Investigation of the special surface state of BaCo0.4Fe0.4Zr0.1Y0.1O3-δ vs Ba0.5Sr0.5Co0.8Fe0.2O3-δ and La0.6Sr0.4Co0.2Fe0.8O3-δ for high oxygen catalysis activity on the intermediate-temperature solid oxide fuel cell

Compared to conventional Ba0.5Sr0.5Co0.8Fe0.2O3-δ (BSCF) and La0.6Sr0.4Co0.2Fe0.8O3-δ (LSCF), BaCo0.4Fe0.4Zr0.1Y0.1O3-δ (BCFZY) with special surface species and structure can exhibit a distinctive compromise between the redox activity and cell stability.

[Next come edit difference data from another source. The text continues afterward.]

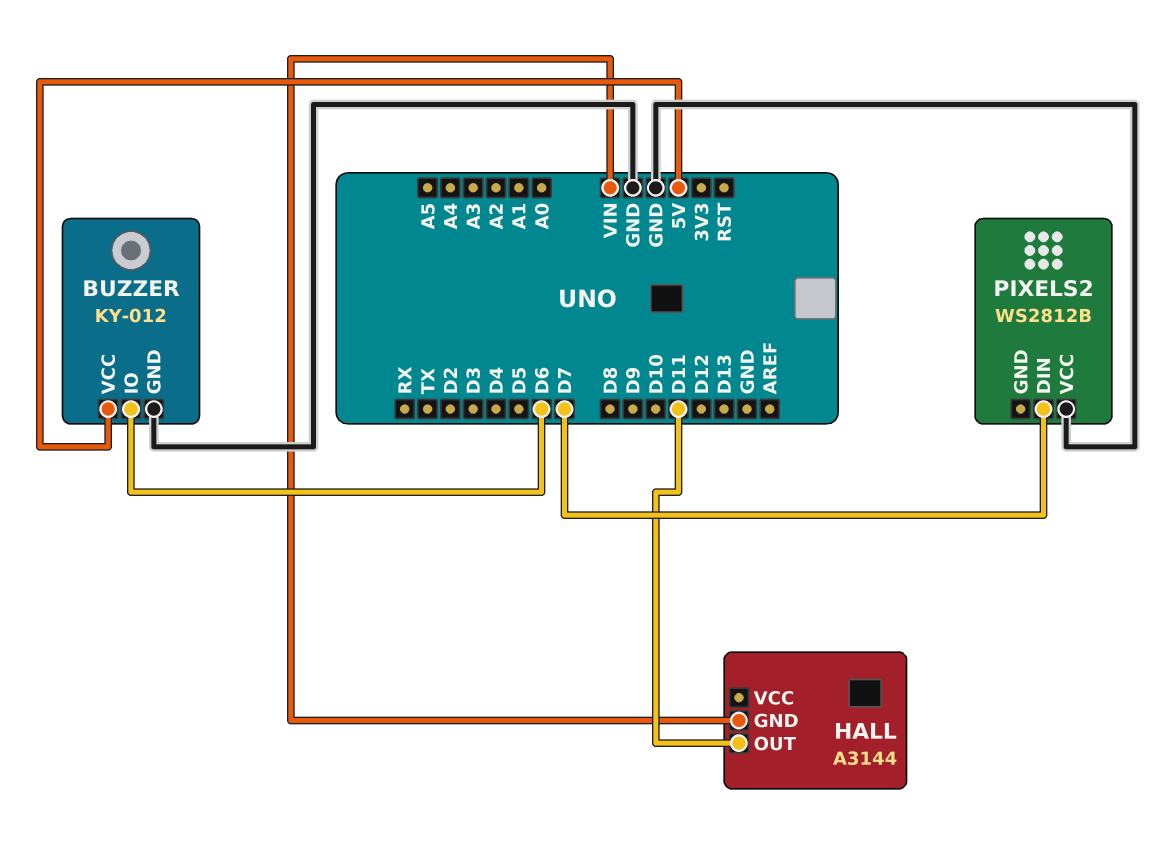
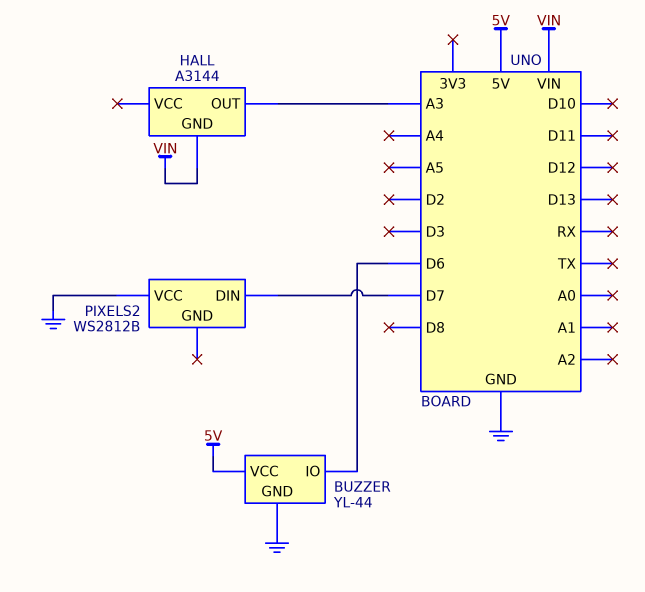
BUZZER: KY-012 -> YL-44
HALL pin OUT: D11 -> A3

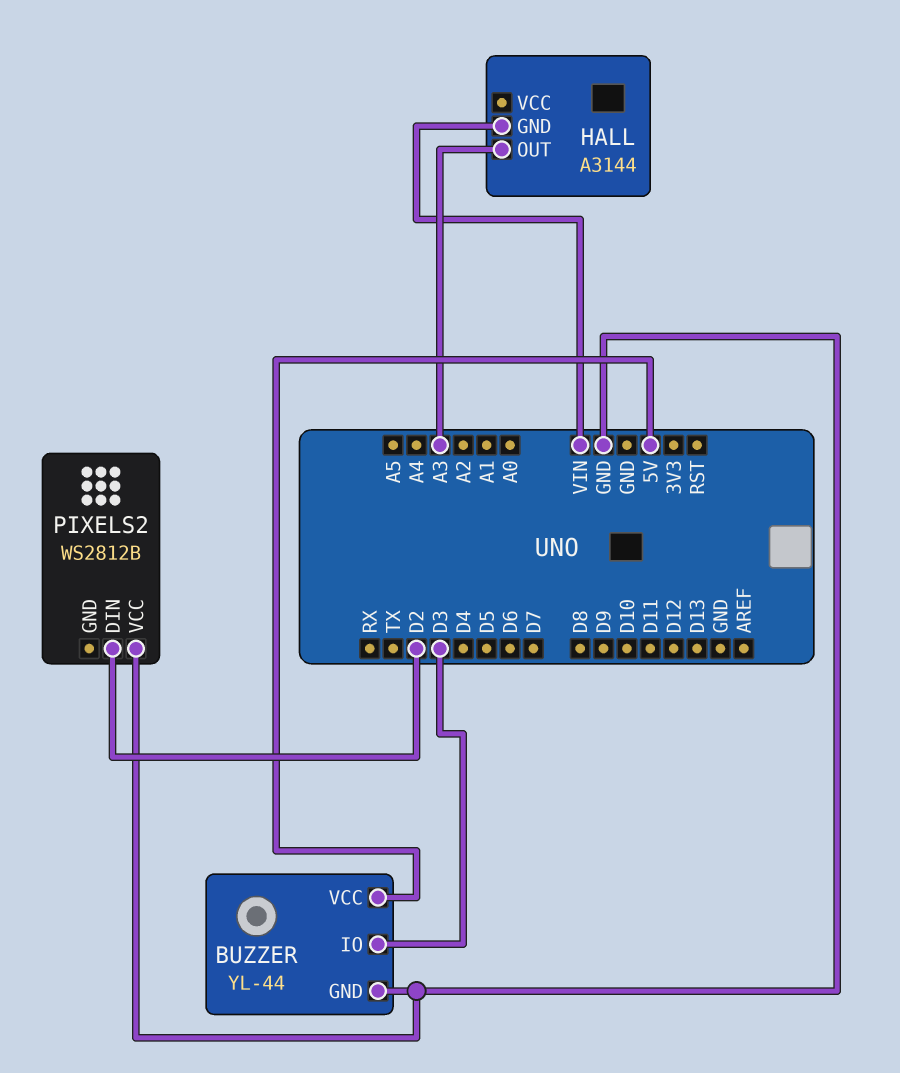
BUZZER pin IO: D6 -> D3
PIXELS2 pin DIN: D7 -> D2

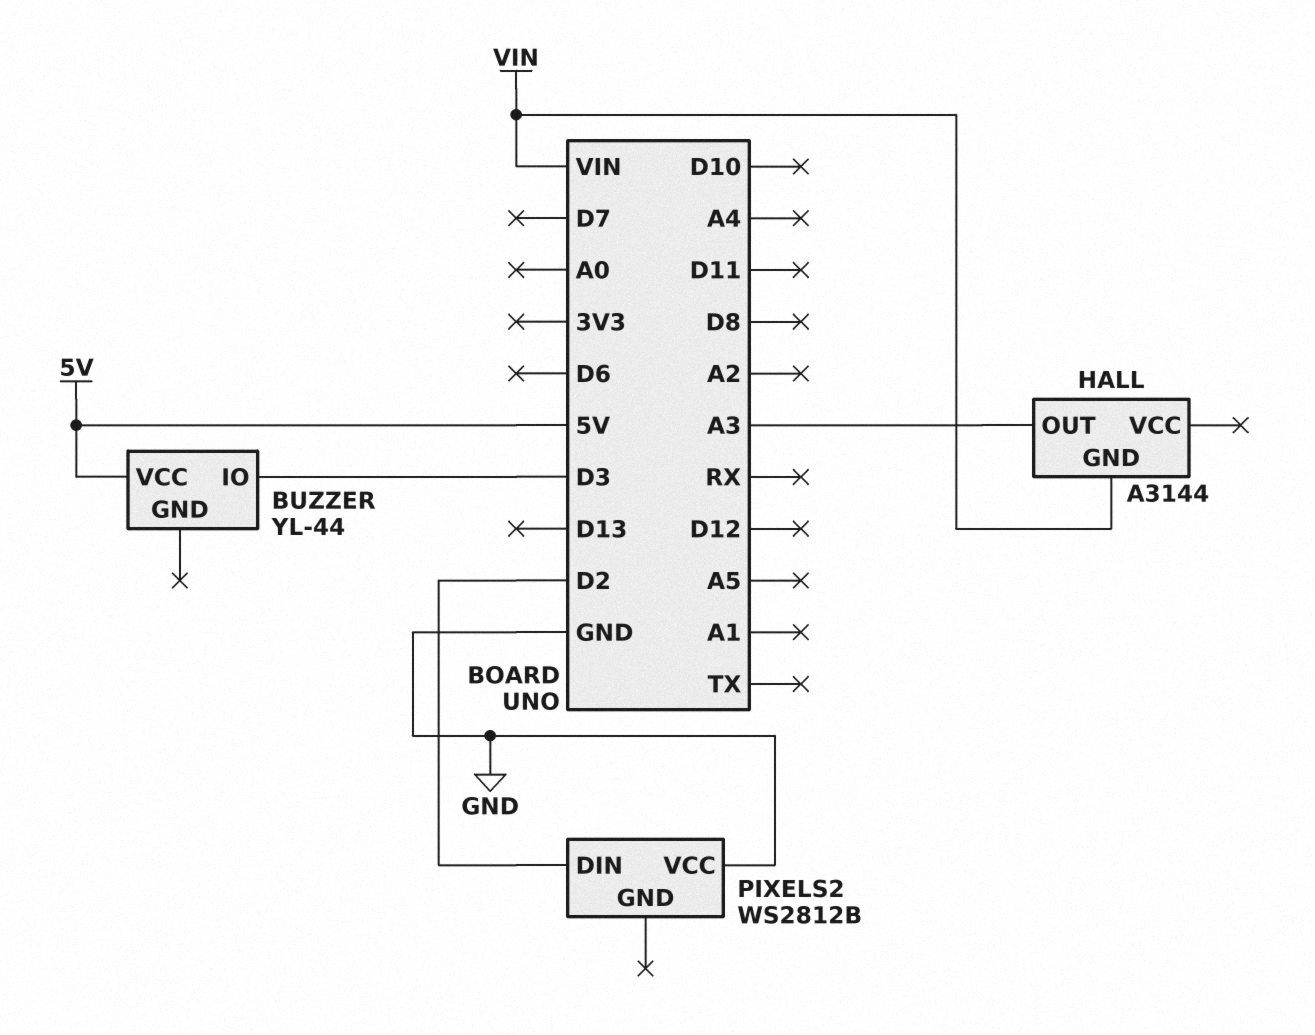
BUZZER pin GND: GND -> none

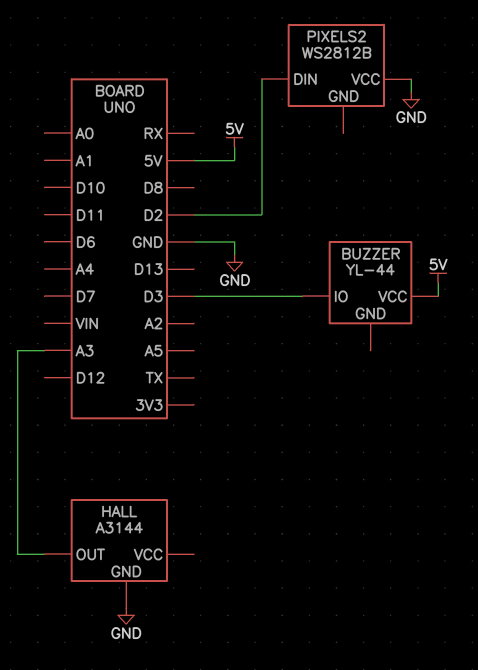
HALL pin GND: VIN -> GND

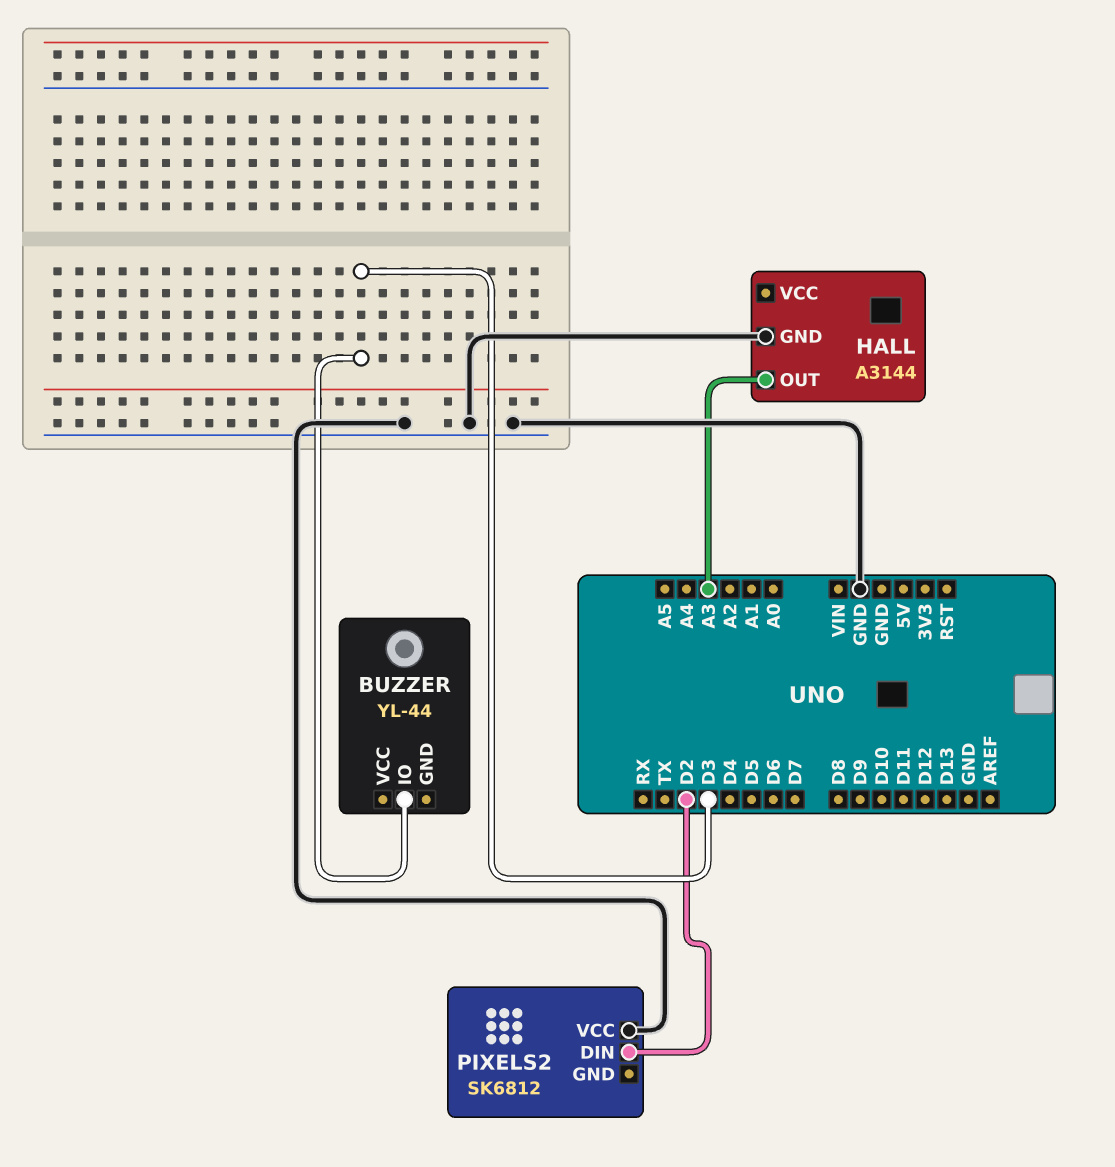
BUZZER pin VCC: 5V -> none
PIXELS2: WS2812B -> SK6812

The X-ray photoelectron spectroscopy (XPS), temperature-programmed desorption (TPD) and infrared spectrum (IR) results suggest that besides the oxygen species of BSCF and LSCF, the OH-related species can be detected on BCFZY, which can play a promoting role in oxygen catalysis activity. The O2− -conducting solid oxide fuel cell (SOFC) with BCFZY cathode shows the superior power densities at intermediate temperatures (750-650 °C), which are 1.2–1.6 times than those of BSCF cell, and 1.8–2.1 times than those of LSCF cell. Distribution of relaxation times (DRT) analysis on three symmetric cells and three single cells reveal that BCFZY cathode shows superior oxygen adsorption and dissociation, which can be ascribed to the peculiar OH-related species and multiscale structure on the surface. The cell with BCFZY cathode can remain the stable performance during the discharge testing at 650 °C for 240 h, indicating a reliable surface state to promote both oxygen catalysis activity as well as the performance stability for O2− -conducting SOFC.